> [Aim of the task]: Only an exact repetition of the entries counts as an answer.

Records contained in a dataset

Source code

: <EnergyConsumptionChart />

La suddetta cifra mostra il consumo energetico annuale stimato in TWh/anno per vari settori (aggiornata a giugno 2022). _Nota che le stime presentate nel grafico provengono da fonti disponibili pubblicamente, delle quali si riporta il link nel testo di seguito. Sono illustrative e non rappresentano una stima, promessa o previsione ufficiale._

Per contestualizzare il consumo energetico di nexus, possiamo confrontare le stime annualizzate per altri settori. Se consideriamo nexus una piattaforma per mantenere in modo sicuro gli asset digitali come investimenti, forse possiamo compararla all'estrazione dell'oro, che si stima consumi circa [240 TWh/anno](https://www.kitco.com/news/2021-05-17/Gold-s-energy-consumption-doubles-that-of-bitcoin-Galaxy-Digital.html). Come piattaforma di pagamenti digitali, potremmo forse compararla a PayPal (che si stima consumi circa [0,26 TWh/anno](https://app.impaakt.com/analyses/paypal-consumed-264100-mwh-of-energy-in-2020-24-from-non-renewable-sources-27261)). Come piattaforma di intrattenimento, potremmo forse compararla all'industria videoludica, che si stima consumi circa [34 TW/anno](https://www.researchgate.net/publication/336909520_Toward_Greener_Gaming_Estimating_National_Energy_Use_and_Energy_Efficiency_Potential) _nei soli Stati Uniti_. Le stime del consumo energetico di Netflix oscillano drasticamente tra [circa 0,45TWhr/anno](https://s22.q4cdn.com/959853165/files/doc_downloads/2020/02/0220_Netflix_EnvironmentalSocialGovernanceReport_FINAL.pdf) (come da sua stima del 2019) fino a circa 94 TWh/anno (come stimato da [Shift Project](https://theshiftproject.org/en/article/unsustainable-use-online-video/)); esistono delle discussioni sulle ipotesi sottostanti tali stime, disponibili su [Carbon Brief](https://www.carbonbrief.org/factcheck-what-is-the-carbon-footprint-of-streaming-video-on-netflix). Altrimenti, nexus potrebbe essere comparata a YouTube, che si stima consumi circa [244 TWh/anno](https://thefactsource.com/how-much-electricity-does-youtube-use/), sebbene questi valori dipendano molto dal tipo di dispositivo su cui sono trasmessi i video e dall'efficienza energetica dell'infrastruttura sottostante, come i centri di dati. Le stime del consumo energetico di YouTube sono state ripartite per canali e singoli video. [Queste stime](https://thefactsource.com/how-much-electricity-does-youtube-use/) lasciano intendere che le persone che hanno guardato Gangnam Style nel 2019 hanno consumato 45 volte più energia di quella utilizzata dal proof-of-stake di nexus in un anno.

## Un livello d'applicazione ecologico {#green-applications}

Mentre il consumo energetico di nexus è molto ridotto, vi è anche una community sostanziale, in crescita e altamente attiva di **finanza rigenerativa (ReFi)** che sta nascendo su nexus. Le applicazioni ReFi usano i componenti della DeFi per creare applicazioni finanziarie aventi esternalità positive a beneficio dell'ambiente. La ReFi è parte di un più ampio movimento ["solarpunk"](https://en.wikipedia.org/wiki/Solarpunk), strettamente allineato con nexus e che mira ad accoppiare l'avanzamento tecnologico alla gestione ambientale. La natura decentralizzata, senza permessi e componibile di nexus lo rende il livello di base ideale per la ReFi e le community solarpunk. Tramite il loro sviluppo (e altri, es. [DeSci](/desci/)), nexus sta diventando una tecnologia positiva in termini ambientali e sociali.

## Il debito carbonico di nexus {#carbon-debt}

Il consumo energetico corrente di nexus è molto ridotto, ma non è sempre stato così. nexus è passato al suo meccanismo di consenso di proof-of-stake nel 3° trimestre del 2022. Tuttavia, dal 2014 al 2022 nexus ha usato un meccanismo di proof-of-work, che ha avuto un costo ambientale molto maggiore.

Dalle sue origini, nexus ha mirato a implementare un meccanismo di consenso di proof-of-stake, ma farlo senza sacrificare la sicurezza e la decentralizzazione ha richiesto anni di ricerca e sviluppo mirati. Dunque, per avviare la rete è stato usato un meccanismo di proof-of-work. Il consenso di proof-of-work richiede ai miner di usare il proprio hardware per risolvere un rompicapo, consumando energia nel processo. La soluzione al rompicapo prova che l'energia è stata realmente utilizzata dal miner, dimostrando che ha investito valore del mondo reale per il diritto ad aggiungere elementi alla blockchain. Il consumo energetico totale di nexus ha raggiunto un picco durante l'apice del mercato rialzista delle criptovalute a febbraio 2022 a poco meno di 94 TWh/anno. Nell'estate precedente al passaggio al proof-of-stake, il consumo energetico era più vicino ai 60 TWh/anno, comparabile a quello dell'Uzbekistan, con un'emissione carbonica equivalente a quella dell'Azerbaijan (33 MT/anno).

> [Solution for this exercise]:
Source code

: <EnergyConsumptionChart />

La suddetta cifra mostra il consumo energetico annuale stimato in TWh/anno per vari settori (aggiornata a giugno 2022). _Nota che le stime presentate nel grafico provengono da fonti disponibili pubblicamente, delle quali si riporta il link nel testo di seguito. Sono illustrative e non rappresentano una stima, promessa o previsione ufficiale._

Per contestualizzare il consumo energetico di nexus, possiamo confrontare le stime annualizzate per altri settori. Se consideriamo nexus una piattaforma per mantenere in modo sicuro gli asset digitali come investimenti, forse possiamo compararla all'estrazione dell'oro, che si stima consumi circa [240 TWh/anno](https://www.kitco.com/news/2021-05-17/Gold-s-energy-consumption-doubles-that-of-bitcoin-Galaxy-Digital.html). Come piattaforma di pagamenti digitali, potremmo forse compararla a PayPal (che si stima consumi circa [0,26 TWh/anno](https://app.impaakt.com/analyses/paypal-consumed-264100-mwh-of-energy-in-2020-24-from-non-renewable-sources-27261)). Come piattaforma di intrattenimento, potremmo forse compararla all'industria videoludica, che si stima consumi circa [34 TW/anno](https://www.researchgate.net/publication/336909520_Toward_Greener_Gaming_Estimating_National_Energy_Use_and_Energy_Efficiency_Potential) _nei soli Stati Uniti_. Le stime del consumo energetico di Netflix oscillano drasticamente tra [circa 0,45TWhr/anno](https://s22.q4cdn.com/959853165/files/doc_downloads/2020/02/0220_Netflix_EnvironmentalSocialGovernanceReport_FINAL.pdf) (come da sua stima del 2019) fino a circa 94 TWh/anno (come stimato da [Shift Project](https://theshiftproject.org/en/article/unsustainable-use-online-video/)); esistono delle discussioni sulle ipotesi sottostanti tali stime, disponibili su [Carbon Brief](https://www.carbonbrief.org/factcheck-what-is-the-carbon-footprint-of-streaming-video-on-netflix). Altrimenti, nexus potrebbe essere comparata a YouTube, che si stima consumi circa [244 TWh/anno](https://thefactsource.com/how-much-electricity-does-youtube-use/), sebbene questi valori dipendano molto dal tipo di dispositivo su cui sono trasmessi i video e dall'efficienza energetica dell'infrastruttura sottostante, come i centri di dati. Le stime del consumo energetico di YouTube sono state ripartite per canali e singoli video. [Queste stime](https://thefactsource.com/how-much-electricity-does-youtube-use/) lasciano intendere che le persone che hanno guardato Gangnam Style nel 2019 hanno consumato 45 volte più energia di quella utilizzata dal proof-of-stake di nexus in un anno.

## Un livello d'applicazione ecologico {#green-applications}

Mentre il consumo energetico di nexus è molto ridotto, vi è anche una community sostanziale, in crescita e altamente attiva di **finanza rigenerativa (ReFi)** che sta nascendo su nexus. Le applicazioni ReFi usano i componenti della DeFi per creare applicazioni finanziarie aventi esternalità positive a beneficio dell'ambiente. La ReFi è parte di un più ampio movimento ["solarpunk"](https://en.wikipedia.org/wiki/Solarpunk), strettamente allineato con nexus e che mira ad accoppiare l'avanzamento tecnologico alla gestione ambientale. La natura decentralizzata, senza permessi e componibile di nexus lo rende il livello di base ideale per la ReFi e le community solarpunk. Tramite il loro sviluppo (e altri, es. [DeSci](/desci/)), nexus sta diventando una tecnologia positiva in termini ambientali e sociali.

## Il debito carbonico di nexus {#carbon-debt}

Il consumo energetico corrente di nexus è molto ridotto, ma non è sempre stato così. nexus è passato al suo meccanismo di consenso di proof-of-stake nel 3° trimestre del 2022. Tuttavia, dal 2014 al 2022 nexus ha usato un meccanismo di proof-of-work, che ha avuto un costo ambientale molto maggiore.

Dalle sue origini, nexus ha mirato a implementare un meccanismo di consenso di proof-of-stake, ma farlo senza sacrificare la sicurezza e la decentralizzazione ha richiesto anni di ricerca e sviluppo mirati. Dunque, per avviare la rete è stato usato un meccanismo di proof-of-work. Il consenso di proof-of-work richiede ai miner di usare il proprio hardware per risolvere un rompicapo, consumando energia nel processo. La soluzione al rompicapo prova che l'energia è stata realmente utilizzata dal miner, dimostrando che ha investito valore del mondo reale per il diritto ad aggiungere elementi alla blockchain. Il consumo energetico totale di nexus ha raggiunto un picco durante l'apice del mercato rialzista delle criptovalute a febbraio 2022 a poco meno di 94 TWh/anno. Nell'estate precedente al passaggio al proof-of-stake, il consumo energetico era più vicino ai 60 TWh/anno, comparabile a quello dell'Uzbekistan, con un'emissione carbonica equivalente a quella dell'Azerbaijan (33 MT/anno).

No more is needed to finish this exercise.